Although there's no one size fits all childbirth experience, most deliveries are influenced by the way you delivered your first child. Meaning, if your first baby came via Cesarean, your doctor is likely to recommend a repeat C-section. What is a repeat C-section, you may be wondering? Simply put, it's having more than one delivery by C-section.
Having had a repeat C-section myself, I understand all the emotions wrapped around preparing not just for the birth of your child, but also for surgery. Since I wasn't a candidate for a vaginal birth after cesarean (also known as VBAC), I needed to prepare for another trip to the operating room, and learn all I could about the procedure.
As with just about any surgical procedure, there are risks and benefits to a repeat C-section. To feel like an informed patient, you should consider all the information, then discuss your concerns with your care provider. This will give you some clarity on issues that have piqued your interest, as well as open the dialogue between you and your doctor about her approach to repeat C-sections.
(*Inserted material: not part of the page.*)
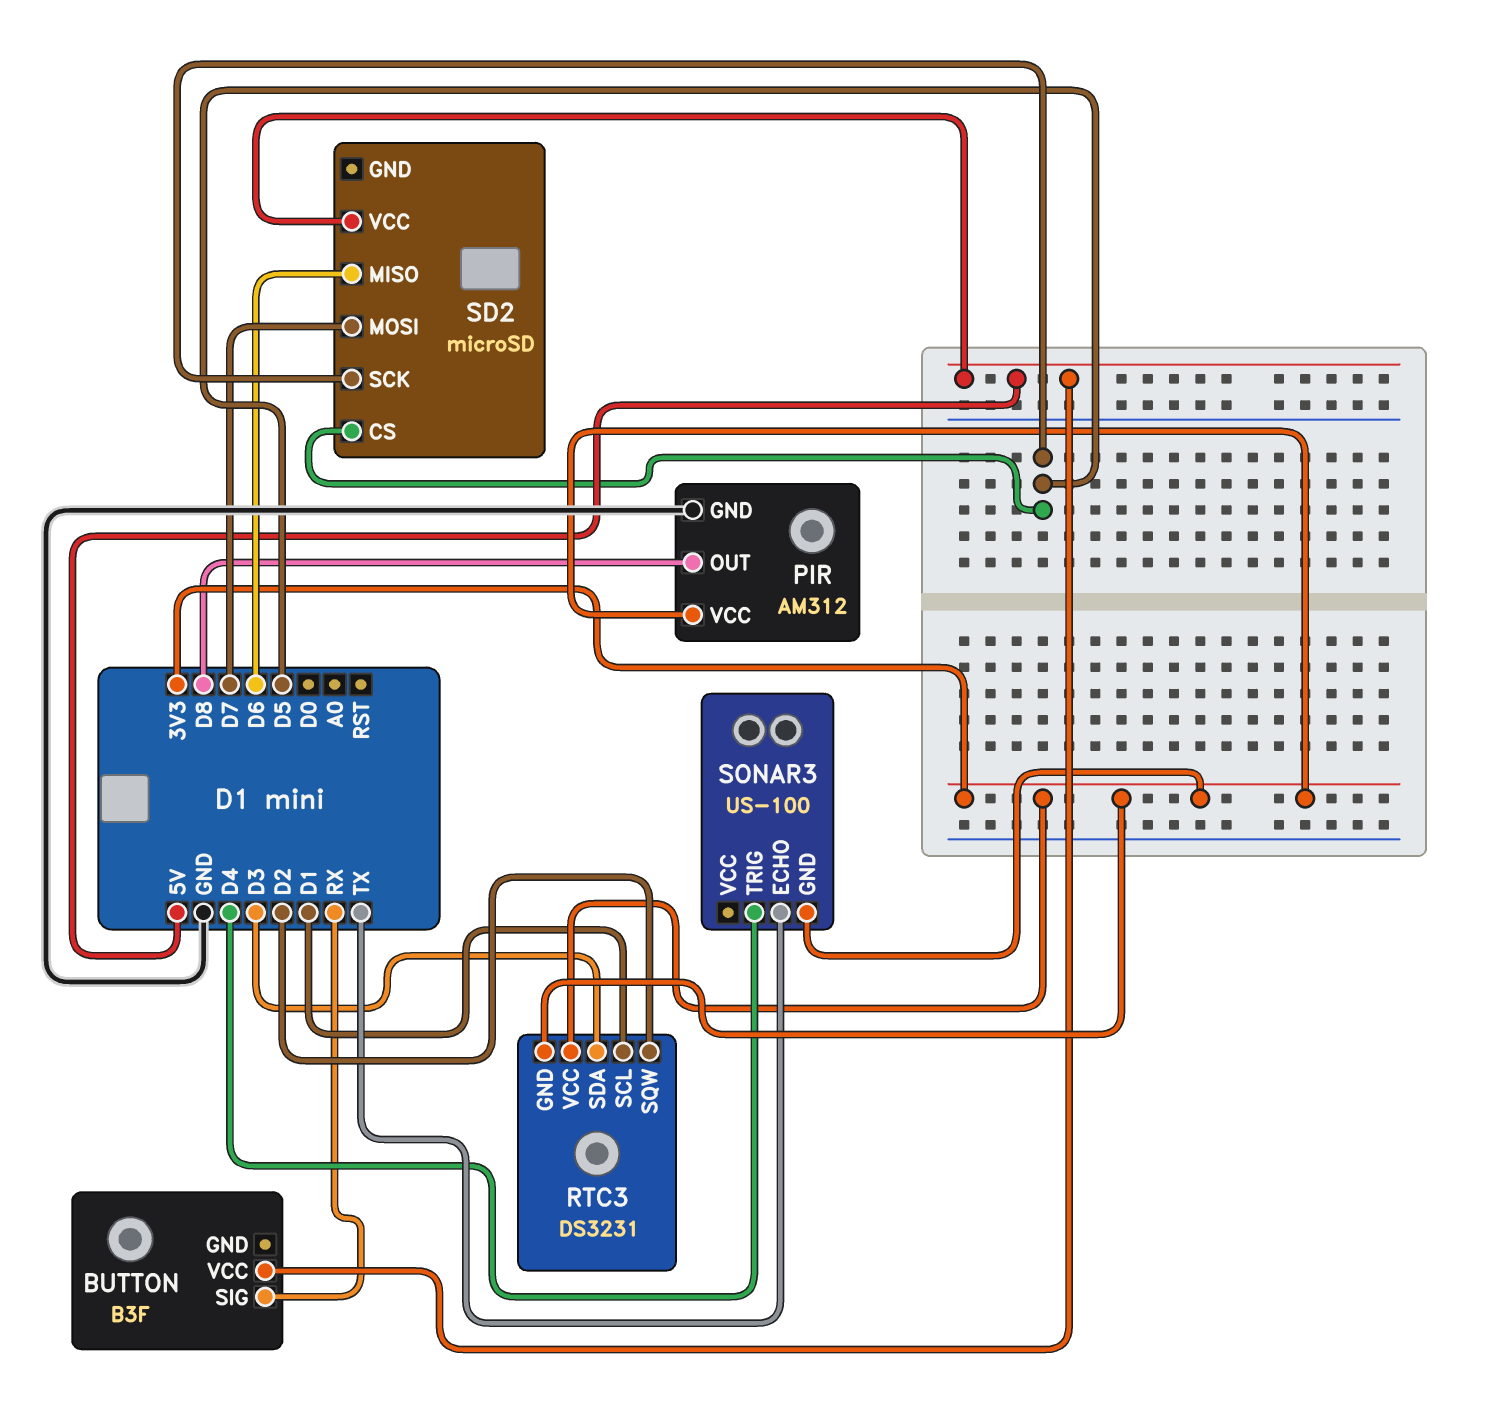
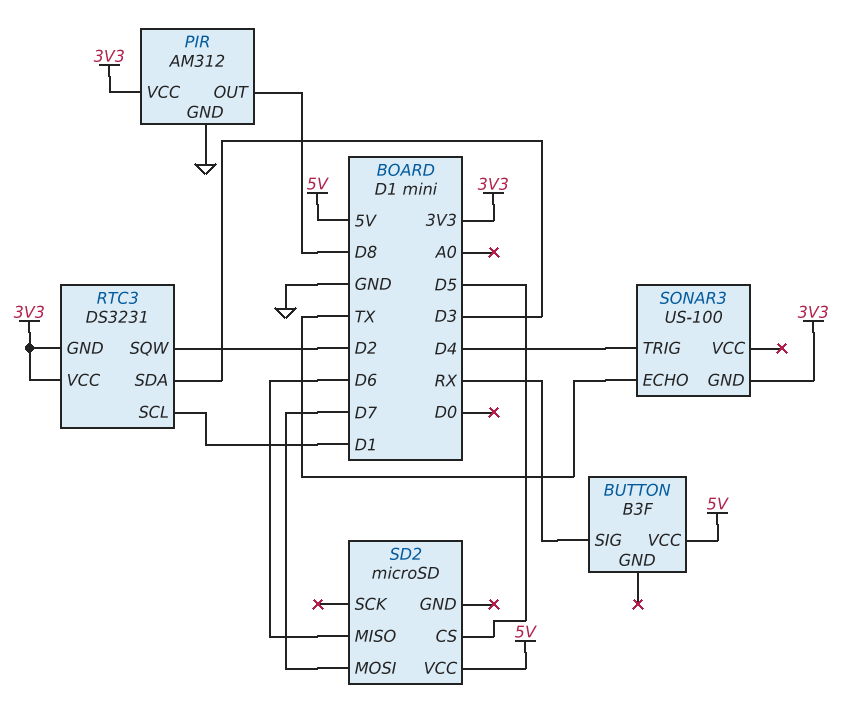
SD2 pin SCK: D5 -> none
Doing this helped me to feel more prepared and relaxed as the date for my second delivery drew closer.
It's true what they say, that sometimes the devil you know is better that the one you don't. And when it comes to having babies, this saying rings true. According to Today's Parents, "women who’ve already had a Caesarean feel more confident about a repeat operation because they already know what to expect." I can identify with this — there's something about familiarity that makes you feel more in control. However, having a repeat C-section isn't all been there, done that. There are some risk factors to consider and be prepared for.
As Mayo Clinic reported, women who have more than one Cesarean delivery have some specific increased risks. For instance, the more C-section deliveries a woman has, the greater her chances for bladder injuries. Also, mothers are more likely to experience excessive bleeding and problems with the placenta when having a repeat C-section. However, there still is no bottom line on how many repeat C-sections are considered safe.
If you will be having your baby with a repeat Cesarean, keep in mind a few key factors for a speedy recovery. Moving around and eating well will help you regain your energy and set your body in motion to start the healing process, according to the website for Parents magazine. You'll also want to make sure you keep an eye on how your scar is healing and call your doctor if you notice anything odd, like swelling or liquid leaking out. And, as with any procedure, it never hurts to talk to your doctor if you have any concerns.